Zülfü Livaneli’nin, Ortadoğu’da İşid’in Ezidi Halkına yaşattığı zulmü anlatan “Huzursuzluk” romanında ‘vay be bu kadar da olur mu?” demeden duramıyorsunuz…
Bu sürükleyici romanın bir bölümünde bilge bir kişiliğin yaptığı tespit ise çok yerinde olmuş. Şöyle diyor o bilge: “Harese nedir bilir misin oğlum? Arapça eski bir kelimedir. Bildiğin o hırs, haris, ihtiras, muhteris sözleri buradan türemiştir.
Develerin çölde çok sevdiği bir diken vardır. Deve, dikeni yedikçe ağzı kanar. Tuzlu kanın tadı, dikeninkiyle karışınca; bu, devenin daha çok hoşuna gider. Kanadıkça yer, bir türlü kendi tadına doyamaz… Ortadoğu’nun adeti budur, tarih boyunca birbirini öldürür ama aslında kendini öldürdüğünü anlamaz. Kendi kanının tadından sarhoş olur…” Bu çok doğru bir tespit.
Bence, bizim ülkemizdeki rant tutkusu da buna paralel bir hareket. Anadolu’nun köylerinde ve küçük beldelerinde yaşayan toplumlar farkında olmadan yavaş yavaş büyük şehirlere dolaylı olarak göç ettiriliyor.
Kırsal kesimin iticiliği ve kentin çekiciliği birbirini tamamlayan karşılıklı etkileşim içinde olan ve bir araya geldiklerinde nüfusu hareketlendiren etkenler. “İstanbul’un taşı toprağı altındır”gibi anonim deyişler biçiminde kendini belli eden kültürel öğeler de diğerlerinin yanı sıra kentin çekiciliğini artırarak, kente olan büyük göç akımını pekiştirmiştir.
Yani devenin çölde sevdiği diken tadında, modern yaşam tutkusu, ekonomik rahatlık, sosyal zenginlik, kolay iş bulabilme, hızlı ulaşım(!) , eğitim olanakları, tüketme arzusu ve terörden kaçış gibi çoğaltılabilen birçok örnek…
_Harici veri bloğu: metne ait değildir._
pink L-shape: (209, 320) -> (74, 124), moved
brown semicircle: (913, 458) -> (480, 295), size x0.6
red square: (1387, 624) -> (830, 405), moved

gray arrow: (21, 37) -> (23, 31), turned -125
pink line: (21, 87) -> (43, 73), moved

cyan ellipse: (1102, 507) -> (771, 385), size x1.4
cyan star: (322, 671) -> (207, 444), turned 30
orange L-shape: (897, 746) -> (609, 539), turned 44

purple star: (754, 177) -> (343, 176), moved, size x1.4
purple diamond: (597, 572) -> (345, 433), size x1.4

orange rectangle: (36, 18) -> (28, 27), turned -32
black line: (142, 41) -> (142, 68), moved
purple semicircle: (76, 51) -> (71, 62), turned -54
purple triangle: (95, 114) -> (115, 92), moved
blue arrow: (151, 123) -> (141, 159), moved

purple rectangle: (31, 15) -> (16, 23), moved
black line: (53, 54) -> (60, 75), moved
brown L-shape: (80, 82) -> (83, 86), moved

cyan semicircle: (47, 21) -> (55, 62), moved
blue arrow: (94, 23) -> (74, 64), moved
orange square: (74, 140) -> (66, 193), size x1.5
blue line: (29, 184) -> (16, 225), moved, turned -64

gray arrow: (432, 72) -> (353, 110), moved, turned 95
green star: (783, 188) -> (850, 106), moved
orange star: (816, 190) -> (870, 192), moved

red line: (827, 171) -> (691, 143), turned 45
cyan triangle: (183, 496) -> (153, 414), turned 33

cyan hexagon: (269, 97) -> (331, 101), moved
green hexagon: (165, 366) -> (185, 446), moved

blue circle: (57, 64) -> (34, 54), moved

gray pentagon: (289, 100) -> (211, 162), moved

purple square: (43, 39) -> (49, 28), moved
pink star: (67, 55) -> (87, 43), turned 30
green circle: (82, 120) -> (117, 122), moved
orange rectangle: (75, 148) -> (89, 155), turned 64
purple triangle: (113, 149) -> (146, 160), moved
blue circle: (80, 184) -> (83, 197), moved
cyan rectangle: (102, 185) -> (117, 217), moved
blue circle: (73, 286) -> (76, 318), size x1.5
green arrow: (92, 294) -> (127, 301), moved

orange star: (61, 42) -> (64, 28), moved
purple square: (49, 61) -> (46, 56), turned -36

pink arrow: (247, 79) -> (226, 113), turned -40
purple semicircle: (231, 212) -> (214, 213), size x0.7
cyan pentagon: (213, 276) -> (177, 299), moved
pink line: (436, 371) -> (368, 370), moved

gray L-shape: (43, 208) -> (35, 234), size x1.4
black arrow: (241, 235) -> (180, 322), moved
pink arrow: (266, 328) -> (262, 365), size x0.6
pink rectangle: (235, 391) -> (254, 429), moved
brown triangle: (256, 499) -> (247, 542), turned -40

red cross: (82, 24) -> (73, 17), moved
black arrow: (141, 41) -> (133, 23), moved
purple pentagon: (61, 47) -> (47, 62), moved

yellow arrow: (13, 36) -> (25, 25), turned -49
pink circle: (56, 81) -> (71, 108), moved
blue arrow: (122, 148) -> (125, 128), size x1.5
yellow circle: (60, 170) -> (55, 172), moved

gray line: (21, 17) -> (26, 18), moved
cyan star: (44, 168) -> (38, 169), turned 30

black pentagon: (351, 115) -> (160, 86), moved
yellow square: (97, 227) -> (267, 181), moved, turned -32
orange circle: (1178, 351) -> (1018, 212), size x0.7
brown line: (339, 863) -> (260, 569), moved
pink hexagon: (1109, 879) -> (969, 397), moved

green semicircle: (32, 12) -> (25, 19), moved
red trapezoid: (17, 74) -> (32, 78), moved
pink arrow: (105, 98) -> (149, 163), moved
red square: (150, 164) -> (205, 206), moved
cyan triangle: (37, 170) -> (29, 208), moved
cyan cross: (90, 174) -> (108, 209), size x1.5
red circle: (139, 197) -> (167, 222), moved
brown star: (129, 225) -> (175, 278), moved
Dolayısıyla bunları yaşamak için gelen toplumlar, doğup büyüdükleri yerleri bırakarak üretmedikleri için topraklarını verimsizleştiriyor ve geldikleri şehirlerin toprak, arazi değerlerinin yükselmesine sebep oluyorlar. Bu da belli bir kesimin ağzını sulandırarak, rant arzularını kabartıyor. Ve yapılan binalar tekrar tekrar yapılıp yıkılıp ‘kentsel dönüşüm’ adı altında tekrar millete kakalanıyor. Kendisine “Sen böyle bir yerde yaşamayı hak ediyorsun” dendiği için, hem bu rantçıların tutkusuna alet olunuyor, hem de insanın nefes almasını sağlayan doğa da parça parça katlediliyor, kültürler de yok ediliyor… Her zaman, hikayesi olan mistik sokaklara özlem duyuluyorsa, doğal köy yaşantısına da olduğu gibi, karar verilirken tekrar tekrar düşünülmeli.
Bununla paralel “sen üretme tüket “algısı da oluşturularak bir model yaratılıyor, insanlar da belli aralıklarla bu modele alıştırılıyor ve “sende öyle yapmalısın” imajı verilerek herkes adeta kopyalanıyor. Yediği, içtiği, giydiği, kullandığı her şey buna göre planlanıyor. Ve insanoğlu bundan çok zevk alıyor ve değişikliği sürekli istiyor. Ama üretemiyor!
Yani ülkemiz insanı kendi kendini yok ediyor, farkında bile olamadan…
Bu harese ya bir an önce bitmeli ya da bitmeli!